• [Text shown]
=-=-=-=-=

The 1,2,3-Triazole derivatives containing the sulfonyl group have proved their biological importance in medicinal chemistry and drug design. In this sense, we describe the regioselective synthesis of 2-(phenylsulfonyl)-2H-1,2,3-triazole 3 in good yield through a classical sulfonamidation reaction of 1H-1,2,3-triazole 1 with benzenesulfonyl chloride 2 in dichloromethane using a slight excess of triethylamine at 20 °C for 3 h. This procedure is distinguished by its short reaction time, high yield, excellent regioselectivity, clean reaction profile, and operational simplicity. The sulfonamide 3 was characterized by high-resolution mass spectrometry, FT–IR, UV–Vis, 1D and 2D NMR spectroscopy, and elemental analysis. The sulfonamide 3 exhibited moderate activity against UO-31 renal, SNB-75 central nervous system, HCT-116 colon, and BT-549 breast cancer cell lines, with growth inhibition percentages (GI%) ranging from 10.83% to 17.64%.

1. Introduction

Triazoles are important five-membered heterocyclic scaffolds due to their extensive biological activities [1,2,3]. Compounds derived from this ring can be subdivided into three main classes, namely, monocyclic 1,2,3-triazoles, benzotriazoles, and 1,2,3-triazolium salts [1]. In particular, the 1,2,3-triazole has been successfully employed as an amide bioisostere in multiple therapeutic contexts [1,2,3]. As illustrated in Figure 1, an unsubstituted 1,2,3-triazole ring shows tautomeric forms depending on the hydrogen bonded to nitrogen atoms, namely, 1H- and 2H-1,2,3-triazole [2,3].

=-=-=-=-=

• [What this exercise asks]
- 1) In the triazole text, at what temperature and for how long was the sulfonamidation reaction carried out?
- 2) Please quote the triazole text word for word, starting at "1. Introduction" and ending at "and 2H-1,2,3-triazole [2,3].".

• [Given records]

=-=-=-=-=

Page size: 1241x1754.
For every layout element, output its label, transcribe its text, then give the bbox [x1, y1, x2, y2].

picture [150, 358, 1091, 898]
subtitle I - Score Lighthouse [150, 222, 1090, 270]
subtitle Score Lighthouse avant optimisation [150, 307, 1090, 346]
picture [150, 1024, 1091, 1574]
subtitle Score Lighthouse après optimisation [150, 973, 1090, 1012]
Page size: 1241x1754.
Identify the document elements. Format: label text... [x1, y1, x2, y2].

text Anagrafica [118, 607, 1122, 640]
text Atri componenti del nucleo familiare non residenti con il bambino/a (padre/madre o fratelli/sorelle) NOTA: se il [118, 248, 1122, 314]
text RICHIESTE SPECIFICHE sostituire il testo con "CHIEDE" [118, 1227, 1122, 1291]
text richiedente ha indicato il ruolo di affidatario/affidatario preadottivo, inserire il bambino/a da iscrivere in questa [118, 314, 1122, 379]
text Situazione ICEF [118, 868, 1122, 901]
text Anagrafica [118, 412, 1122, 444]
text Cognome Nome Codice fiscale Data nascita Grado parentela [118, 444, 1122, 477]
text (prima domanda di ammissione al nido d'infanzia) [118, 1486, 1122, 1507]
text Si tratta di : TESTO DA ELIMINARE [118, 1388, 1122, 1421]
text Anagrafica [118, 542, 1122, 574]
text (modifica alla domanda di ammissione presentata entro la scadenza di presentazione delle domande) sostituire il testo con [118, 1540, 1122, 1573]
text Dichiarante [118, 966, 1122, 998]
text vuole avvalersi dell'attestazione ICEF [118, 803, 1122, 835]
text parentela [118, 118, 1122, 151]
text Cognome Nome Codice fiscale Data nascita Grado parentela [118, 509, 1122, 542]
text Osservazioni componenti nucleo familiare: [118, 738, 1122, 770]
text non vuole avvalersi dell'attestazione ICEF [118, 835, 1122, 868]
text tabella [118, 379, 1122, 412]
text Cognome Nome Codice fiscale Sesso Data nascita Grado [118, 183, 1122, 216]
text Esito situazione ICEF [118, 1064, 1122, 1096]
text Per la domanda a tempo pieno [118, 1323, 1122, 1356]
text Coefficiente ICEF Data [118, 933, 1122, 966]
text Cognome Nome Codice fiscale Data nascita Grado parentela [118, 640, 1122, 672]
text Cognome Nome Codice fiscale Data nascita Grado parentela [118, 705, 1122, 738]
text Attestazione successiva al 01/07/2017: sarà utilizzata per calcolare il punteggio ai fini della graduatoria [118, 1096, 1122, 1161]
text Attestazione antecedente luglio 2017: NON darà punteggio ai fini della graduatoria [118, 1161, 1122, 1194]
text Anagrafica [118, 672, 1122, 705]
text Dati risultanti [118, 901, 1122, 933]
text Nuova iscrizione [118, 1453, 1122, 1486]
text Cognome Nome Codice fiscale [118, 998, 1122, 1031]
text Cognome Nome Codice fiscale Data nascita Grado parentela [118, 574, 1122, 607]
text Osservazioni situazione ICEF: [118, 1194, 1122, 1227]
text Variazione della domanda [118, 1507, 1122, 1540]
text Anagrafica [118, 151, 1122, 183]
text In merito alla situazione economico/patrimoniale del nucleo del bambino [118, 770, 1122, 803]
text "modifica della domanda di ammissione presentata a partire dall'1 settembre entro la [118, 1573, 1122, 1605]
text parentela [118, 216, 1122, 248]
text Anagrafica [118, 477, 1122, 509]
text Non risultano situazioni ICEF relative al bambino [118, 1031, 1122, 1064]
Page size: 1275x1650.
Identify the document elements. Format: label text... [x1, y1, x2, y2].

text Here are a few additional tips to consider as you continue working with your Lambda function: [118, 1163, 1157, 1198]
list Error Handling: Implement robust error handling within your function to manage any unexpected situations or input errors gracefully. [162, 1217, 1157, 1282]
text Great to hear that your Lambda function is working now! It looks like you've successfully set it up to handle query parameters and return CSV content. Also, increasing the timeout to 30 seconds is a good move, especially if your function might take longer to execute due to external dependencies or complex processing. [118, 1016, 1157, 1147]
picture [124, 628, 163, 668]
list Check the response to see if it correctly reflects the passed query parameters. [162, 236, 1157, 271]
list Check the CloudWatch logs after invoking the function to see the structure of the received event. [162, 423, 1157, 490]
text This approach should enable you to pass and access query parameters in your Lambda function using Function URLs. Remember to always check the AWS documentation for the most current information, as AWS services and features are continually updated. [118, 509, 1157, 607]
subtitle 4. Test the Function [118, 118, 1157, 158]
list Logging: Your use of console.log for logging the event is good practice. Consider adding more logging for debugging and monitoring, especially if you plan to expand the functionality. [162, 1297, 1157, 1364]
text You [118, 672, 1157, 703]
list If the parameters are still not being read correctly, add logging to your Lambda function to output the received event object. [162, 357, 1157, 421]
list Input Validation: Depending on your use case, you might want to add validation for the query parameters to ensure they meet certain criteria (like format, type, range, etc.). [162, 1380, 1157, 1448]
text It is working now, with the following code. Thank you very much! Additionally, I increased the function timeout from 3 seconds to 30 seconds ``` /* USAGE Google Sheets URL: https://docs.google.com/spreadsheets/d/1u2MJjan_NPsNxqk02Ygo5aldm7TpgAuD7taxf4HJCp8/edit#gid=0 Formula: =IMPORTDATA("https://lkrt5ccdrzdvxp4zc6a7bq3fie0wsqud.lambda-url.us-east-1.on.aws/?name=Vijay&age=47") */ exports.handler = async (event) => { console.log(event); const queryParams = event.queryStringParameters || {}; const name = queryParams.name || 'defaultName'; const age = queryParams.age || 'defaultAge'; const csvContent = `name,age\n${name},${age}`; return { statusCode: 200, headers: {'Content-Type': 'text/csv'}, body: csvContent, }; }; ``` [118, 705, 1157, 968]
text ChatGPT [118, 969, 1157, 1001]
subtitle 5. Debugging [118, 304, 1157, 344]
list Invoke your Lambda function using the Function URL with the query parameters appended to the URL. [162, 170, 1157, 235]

=-=-=-=-=

• [Solution set]
- 1) At 20 °C for 3 h.

- 2)
1. Introduction

Triazoles are important five-membered heterocyclic scaffolds due to their extensive biological activities [1,2,3]. Compounds derived from this ring can be subdivided into three main classes, namely, monocyclic 1,2,3-triazoles, benzotriazoles, and 1,2,3-triazolium salts [1]. In particular, the 1,2,3-triazole has been successfully employed as an amide bioisostere in multiple therapeutic contexts [1,2,3]. As illustrated in Figure 1, an unsubstituted 1,2,3-triazole ring shows tautomeric forms depending on the hydrogen bonded to nitrogen atoms, namely, 1H- and 2H-1,2,3-triazole [2,3].